_TEXT UNDER STUDY_.

┄┄┄┄┄┄┄┄┄┄

The winning team, which is part of the KAUST Extreme Computing Research Center (ECRC), focused on optimizing a class of solvers for data-sparse, high-performance computing (HPC) applications. The team focused their optimization work on acoustic boundary integral equations, common in a variety of engineering and fluid dynamics applications.

 

 

The two Saudi scientists said the award would enable them to support their research offer the chance for them to conduct experiments on the supercomputer "Isambard," located in Bristol, U.K. in addition to opening up a plethora of other opportunities for them in computing globally.

"I'm happy that KAUST could support the intellectual maturity of two ambitious women who entered our program with no experience or expectations about high-performance computing, by building on undergraduate training from Effat University and King Abdulaziz University," said David Keyes, director of the ECRC and professor of applied mathematics and computational science.

"This is a credit to the University's interdisciplinary academic structure and it also demonstrates how world-class facilities can inspire achievement," Keyes continued. "An irony is that the chapter of Noha's thesis that was fashioned into the prize-winning paper was an afterthought. Dean Mootaz Elnozahy (CEMSE) believed that the thesis needed an extra chapter, which launched a push against the deadline to enlist recently developed software in our group in Noha's acoustic scattering application."

For Al-Harthi and Alomairy, winning this award is a "tremendous honor and a prestigious recognition," which makes them very proud of their accomplishments in the supercomputing industry, pushing them forward to turn their ambitions into reality.

┄┄┄┄┄┄┄┄┄┄

_EXERCISE TASKS_.
(a) List every university that the award article names.
(b) Copy the part of the award article that runs from "The winning team, which" through "in computing globally.", substituting "group" for "team" everywhere it occurs.

┄┄┄┄┄┄┄┄┄┄

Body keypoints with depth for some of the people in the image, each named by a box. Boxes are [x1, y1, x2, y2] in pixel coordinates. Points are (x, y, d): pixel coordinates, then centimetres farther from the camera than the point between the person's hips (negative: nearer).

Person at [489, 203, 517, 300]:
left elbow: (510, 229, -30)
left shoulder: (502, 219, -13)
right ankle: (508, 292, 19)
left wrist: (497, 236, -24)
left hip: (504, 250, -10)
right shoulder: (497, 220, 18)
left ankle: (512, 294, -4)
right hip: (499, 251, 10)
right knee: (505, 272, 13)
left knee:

┄┄┄┄┄┄┄┄┄┄

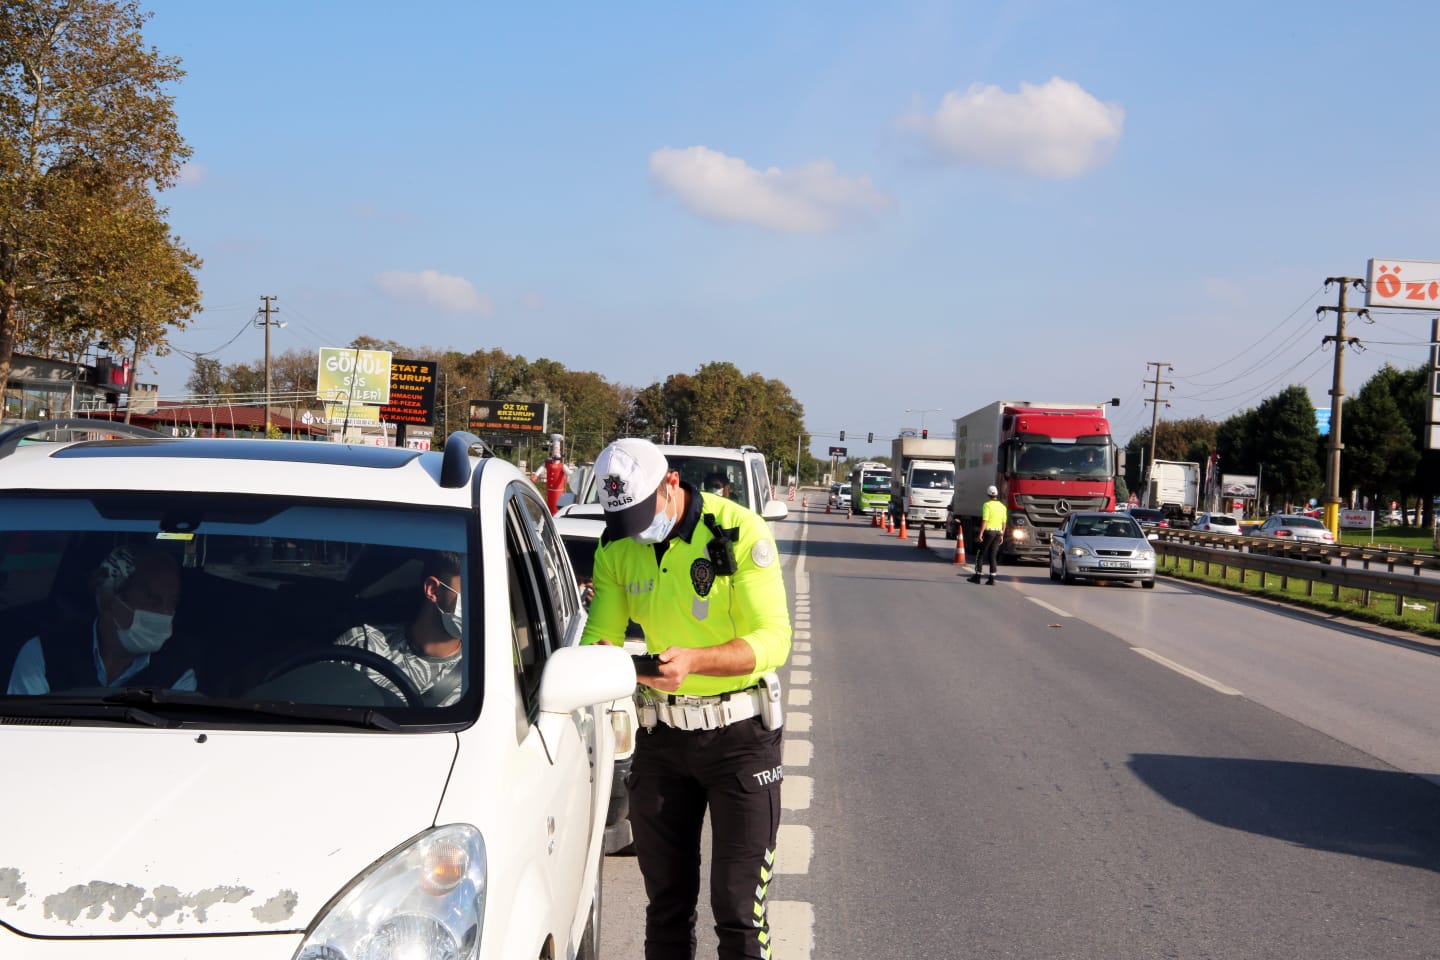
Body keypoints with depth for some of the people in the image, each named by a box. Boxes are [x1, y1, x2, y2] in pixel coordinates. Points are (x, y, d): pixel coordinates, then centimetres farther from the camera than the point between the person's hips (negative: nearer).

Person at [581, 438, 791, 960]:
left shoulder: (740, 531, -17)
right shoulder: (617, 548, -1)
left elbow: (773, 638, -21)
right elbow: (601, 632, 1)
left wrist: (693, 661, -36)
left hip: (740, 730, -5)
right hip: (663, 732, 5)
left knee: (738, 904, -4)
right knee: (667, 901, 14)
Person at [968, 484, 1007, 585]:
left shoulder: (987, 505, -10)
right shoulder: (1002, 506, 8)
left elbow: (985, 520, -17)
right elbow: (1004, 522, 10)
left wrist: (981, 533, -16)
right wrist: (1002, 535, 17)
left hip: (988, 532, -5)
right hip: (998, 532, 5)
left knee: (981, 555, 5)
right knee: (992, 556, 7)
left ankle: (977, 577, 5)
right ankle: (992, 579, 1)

┄┄┄┄┄┄┄┄┄┄

_RESULTS FOR EACH TASK_.
(a) KAUST, Effat University, King Abdulaziz University

(b)
The winning group, which is part of the KAUST Extreme Computing Research Center (ECRC), focused on optimizing a class of solvers for data-sparse, high-performance computing (HPC) applications. The group focused their optimization work on acoustic boundary integral equations, common in a variety of engineering and fluid dynamics applications.

 

 

The two Saudi scientists said the award would enable them to support their research offer the chance for them to conduct experiments on the supercomputer "Isambard," located in Bristol, U.K. in addition to opening up a plethora of other opportunities for them in computing globally.